What is your greatest accomplishment as an artist thus far, and what are your future goals and aspirations?

Though I’ve been painting landscapes for over fourteen years I feel I am only now approaching a rough idea of where I want to be. I’ve had a couple of solo shows, and I used to exhibit and sell in local cafes and venues, but I decided in 2018 to devote myself to the online marketing of my art. My most encouraging achievement is having built up my Instagram following and being able to read the supportive comments and feedback on my work from all the wonderful people who care about what I do. It’s so nice to look at it every day, especially if my confidence is at a low! I’ve made contacts and sold paintings directly from IG, and I love to answer questions and give advice to anyone who wants it. 

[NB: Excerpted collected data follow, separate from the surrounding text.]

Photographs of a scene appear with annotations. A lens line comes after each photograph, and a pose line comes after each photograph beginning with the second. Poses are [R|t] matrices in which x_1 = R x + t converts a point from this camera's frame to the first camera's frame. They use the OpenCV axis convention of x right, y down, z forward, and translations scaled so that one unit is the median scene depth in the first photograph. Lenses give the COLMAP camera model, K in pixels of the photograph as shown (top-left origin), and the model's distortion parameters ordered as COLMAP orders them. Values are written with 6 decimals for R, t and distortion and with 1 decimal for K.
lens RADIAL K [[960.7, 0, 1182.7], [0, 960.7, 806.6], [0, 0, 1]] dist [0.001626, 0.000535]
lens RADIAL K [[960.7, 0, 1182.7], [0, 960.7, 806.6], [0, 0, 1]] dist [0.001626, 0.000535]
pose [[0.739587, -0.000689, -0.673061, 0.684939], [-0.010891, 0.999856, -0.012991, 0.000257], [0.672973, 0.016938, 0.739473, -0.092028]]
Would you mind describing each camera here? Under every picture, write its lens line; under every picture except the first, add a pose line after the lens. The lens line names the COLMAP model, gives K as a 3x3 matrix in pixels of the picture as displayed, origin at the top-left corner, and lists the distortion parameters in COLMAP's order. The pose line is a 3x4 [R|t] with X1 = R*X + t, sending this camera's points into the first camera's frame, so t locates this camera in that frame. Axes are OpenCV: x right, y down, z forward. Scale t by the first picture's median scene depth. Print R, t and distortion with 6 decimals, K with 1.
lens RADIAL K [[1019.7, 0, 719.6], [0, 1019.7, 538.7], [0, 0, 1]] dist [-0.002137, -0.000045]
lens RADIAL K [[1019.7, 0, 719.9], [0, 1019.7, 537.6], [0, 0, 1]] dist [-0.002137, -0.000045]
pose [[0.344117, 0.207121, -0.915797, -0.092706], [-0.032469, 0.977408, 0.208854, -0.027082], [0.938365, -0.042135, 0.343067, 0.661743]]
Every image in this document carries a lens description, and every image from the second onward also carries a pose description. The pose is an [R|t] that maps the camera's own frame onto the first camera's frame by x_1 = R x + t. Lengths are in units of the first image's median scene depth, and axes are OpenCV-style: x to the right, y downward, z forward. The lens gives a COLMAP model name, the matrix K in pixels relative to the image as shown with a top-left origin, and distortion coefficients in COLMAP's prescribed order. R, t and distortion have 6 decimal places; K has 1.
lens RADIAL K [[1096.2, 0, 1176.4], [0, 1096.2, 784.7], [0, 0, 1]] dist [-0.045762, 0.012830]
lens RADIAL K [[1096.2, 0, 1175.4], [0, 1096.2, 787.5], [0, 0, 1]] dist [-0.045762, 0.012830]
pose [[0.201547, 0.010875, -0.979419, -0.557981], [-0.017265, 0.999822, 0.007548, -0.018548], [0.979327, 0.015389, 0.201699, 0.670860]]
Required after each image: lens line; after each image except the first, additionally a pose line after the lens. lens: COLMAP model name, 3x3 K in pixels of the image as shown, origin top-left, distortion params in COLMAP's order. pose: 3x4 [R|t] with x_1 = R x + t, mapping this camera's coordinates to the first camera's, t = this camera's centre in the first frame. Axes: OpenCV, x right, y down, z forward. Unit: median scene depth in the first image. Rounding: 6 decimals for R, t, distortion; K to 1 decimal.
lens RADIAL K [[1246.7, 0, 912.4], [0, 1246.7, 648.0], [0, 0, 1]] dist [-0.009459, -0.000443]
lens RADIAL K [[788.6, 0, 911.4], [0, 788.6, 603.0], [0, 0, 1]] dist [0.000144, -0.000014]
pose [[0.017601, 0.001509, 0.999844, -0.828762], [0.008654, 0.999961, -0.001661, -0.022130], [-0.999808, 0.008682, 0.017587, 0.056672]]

My main priority right now is to commit 100% to my art practice. This will also involve creating a more convincing online presence, with a website and email list. It seems my supporters and followers would like to see me provide more online tutorials and demonstrations, this is something I also need to focus on and I’m really excited about the future possibilities of this. 


Of course my number one goal is to be able to support myself and my practice through my art. I’m a long way off that right now but it is essential for me to become a self-funded, professional artist if I am to continue for any significant time in the future. Wish me luck!